Nick Molyneux 5 Years ago in reply to john mortimer . - Edited
John Mortimer, this doesn't make a lot of sense to me, because whatever assurances Merkel could give about 'monitor the number of immigrants' and 'dealing properly if too many people want to go to populated areas', under the rules of the EU there is no method of controlling where people go. Whether or not immigration is really causing a problem for 'Bob' and his housing/employment situation is another issue, but unless the EU is about to change one of its fundamental principles (free movement of people) then there is no point monitoring migrants because it will not be possible to act on the information. EU leaders have been quite clear that they have no intention of changing this principle. The irony in this discussion is that one of the reasons so many people voted Leave is due to the attitude displayed in the original post above, which despite claiming to use the force of logic and claiming the high moral ground with regard to tolerance, snidely portrays anyone with a different opinion as a bigot. The final sentence reveals that he considers 17 million people in this country to be prejudiced and ignorant. What a very patronising and pessimistic view of your countrymen!

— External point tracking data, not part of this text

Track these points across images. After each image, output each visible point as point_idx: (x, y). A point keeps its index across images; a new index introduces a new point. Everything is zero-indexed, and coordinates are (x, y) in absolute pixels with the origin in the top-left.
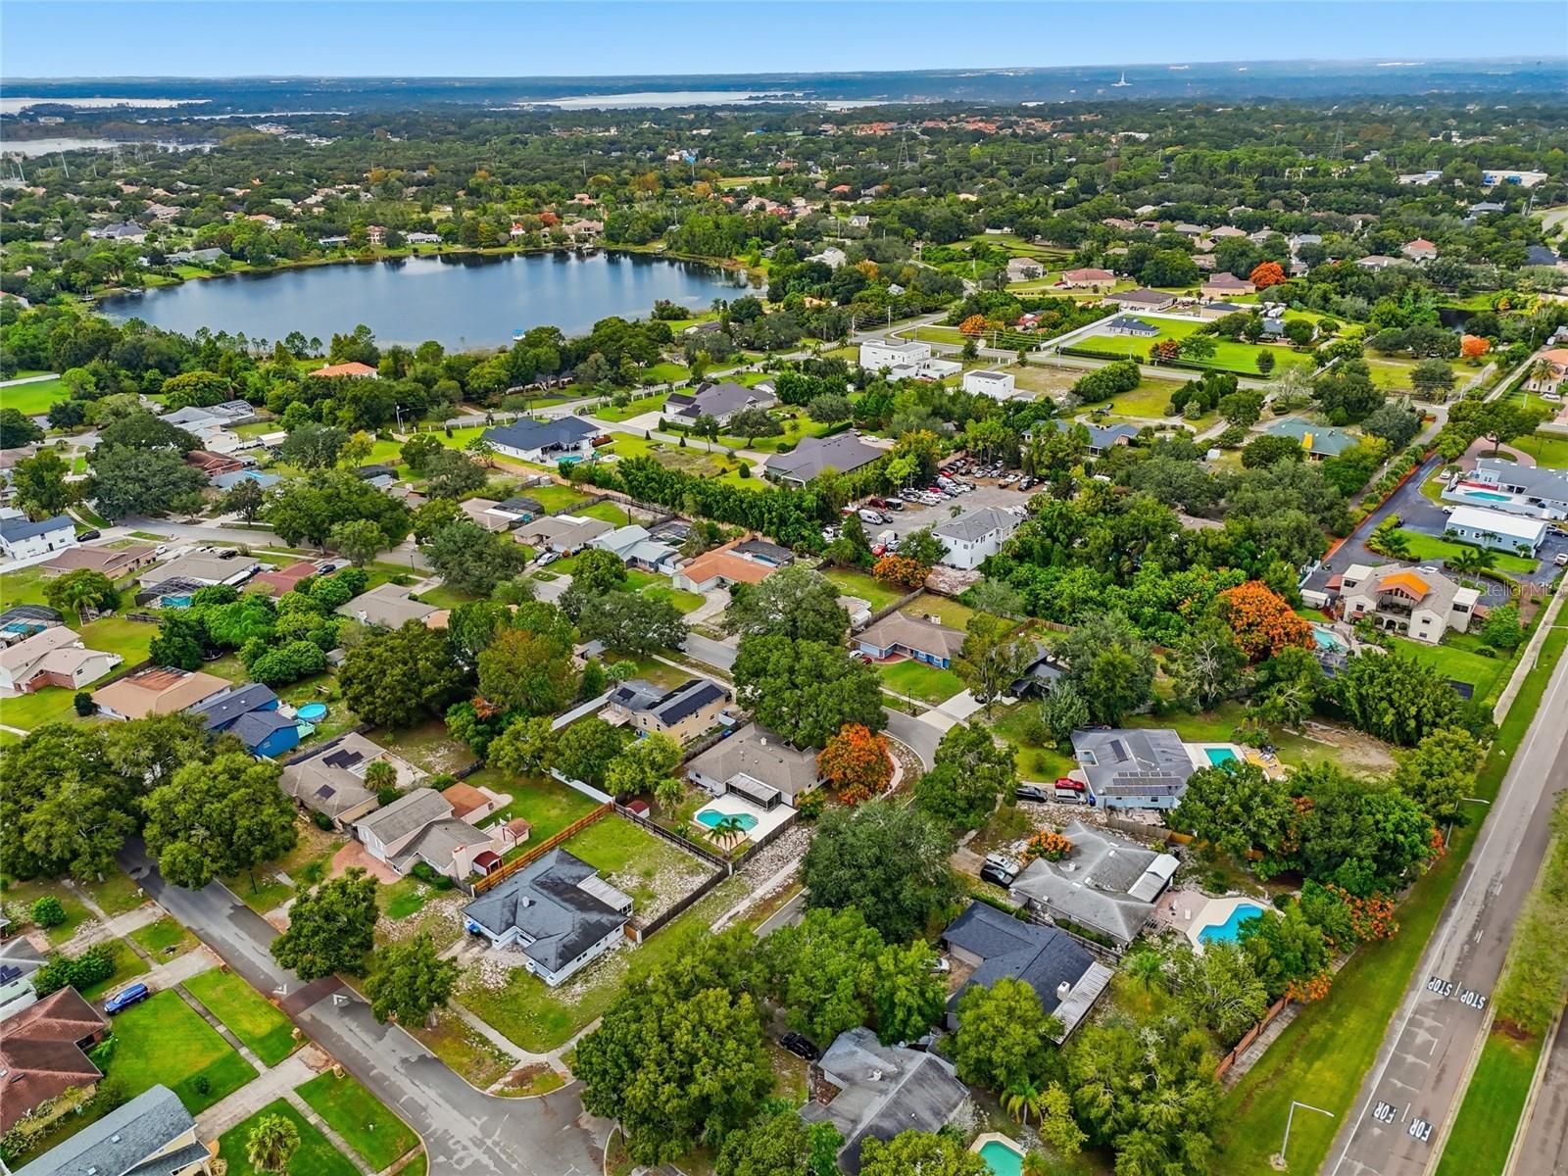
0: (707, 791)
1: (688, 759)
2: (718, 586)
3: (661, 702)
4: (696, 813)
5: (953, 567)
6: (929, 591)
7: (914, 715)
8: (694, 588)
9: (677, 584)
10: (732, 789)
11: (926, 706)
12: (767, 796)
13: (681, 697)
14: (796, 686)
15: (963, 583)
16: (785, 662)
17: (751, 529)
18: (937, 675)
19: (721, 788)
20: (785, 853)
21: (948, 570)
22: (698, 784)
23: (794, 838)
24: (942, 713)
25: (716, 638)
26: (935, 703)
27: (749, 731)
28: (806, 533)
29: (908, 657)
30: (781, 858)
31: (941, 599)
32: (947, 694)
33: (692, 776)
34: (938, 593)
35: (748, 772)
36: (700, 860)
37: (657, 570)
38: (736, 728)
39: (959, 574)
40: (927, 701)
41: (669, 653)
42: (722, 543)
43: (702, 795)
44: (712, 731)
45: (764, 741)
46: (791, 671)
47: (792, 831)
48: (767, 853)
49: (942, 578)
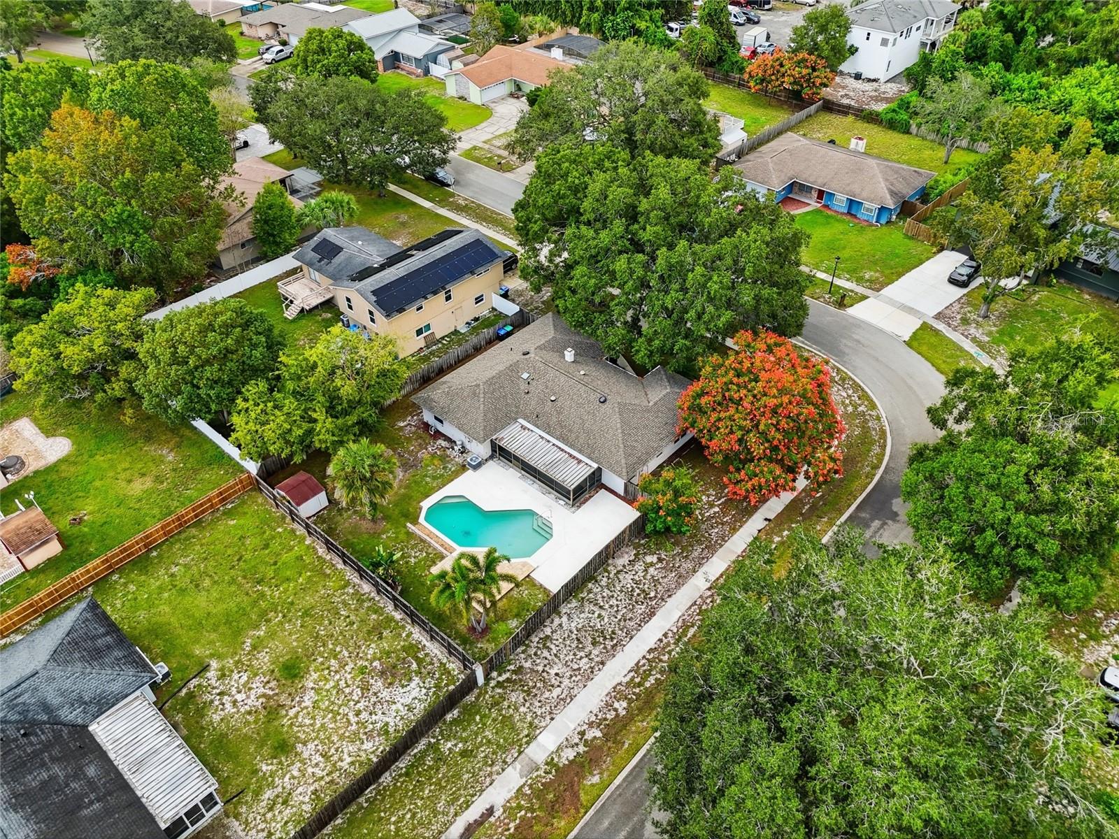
0: (454, 453)
1: (426, 380)
2: (512, 95)
3: (382, 267)
4: (426, 504)
5: (858, 77)
6: (830, 107)
7: (841, 304)
8: (475, 95)
9: (452, 90)
10: (500, 452)
11: (860, 290)
12: (573, 475)
13: (419, 260)
14: (638, 247)
15: (877, 99)
16: (620, 194)
17: (565, 23)
18: (869, 234)
19: (481, 450)
20: (608, 622)
21: (851, 82)
22: (438, 435)
23: (627, 580)
24: (891, 302)
25: (501, 167)
26: (877, 286)
27: (542, 331)
28: (642, 25)
29: (814, 204)
30: (599, 637)
31: (851, 118)
32: (894, 269)
33: (428, 417)
34: (844, 110)
35: (536, 419)
36: (418, 635)
37: (427, 72)
38: (521, 321)
39: (868, 87)
40: (860, 281)
41: (426, 187)
42: (523, 40)
43: (444, 459)
44: (478, 323)
45: (569, 355)
46: (632, 214)
47: (622, 561)
48: (570, 620)
49: (844, 90)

Nick Molyneux 5 Years ago in reply to Nick Molyneux .
I should add that one view from a 'Remain' standpoint which I find quite convincing is that the EU may well actually review the principle of free movement, given the pressure that has been mounting due to the refugee crisis, so we should have remained in the EU and might have achieved some rebalancing of the situation as you suggest. But if 'Bob' considered this possibility he probably decided it was unlikely.
Former Member 5 Years Ago
Short answer is no it is not acceptable. One definition is : 'an unreasonable fear or hatred of foreigners or strangers or of that which is foreign or strange. ' For me the word unreasonable is the important one and as such any display in the workplace needs to be treated along the same way as racism.
Former Member 5 Years Ago
This is very interesting, as is John's comment below. My understanding of institutional racism is that it is racism which is largely unrecognised - so there's an unfair set up which hasn't been challenged because it's always been that way and nobody has really thought about it?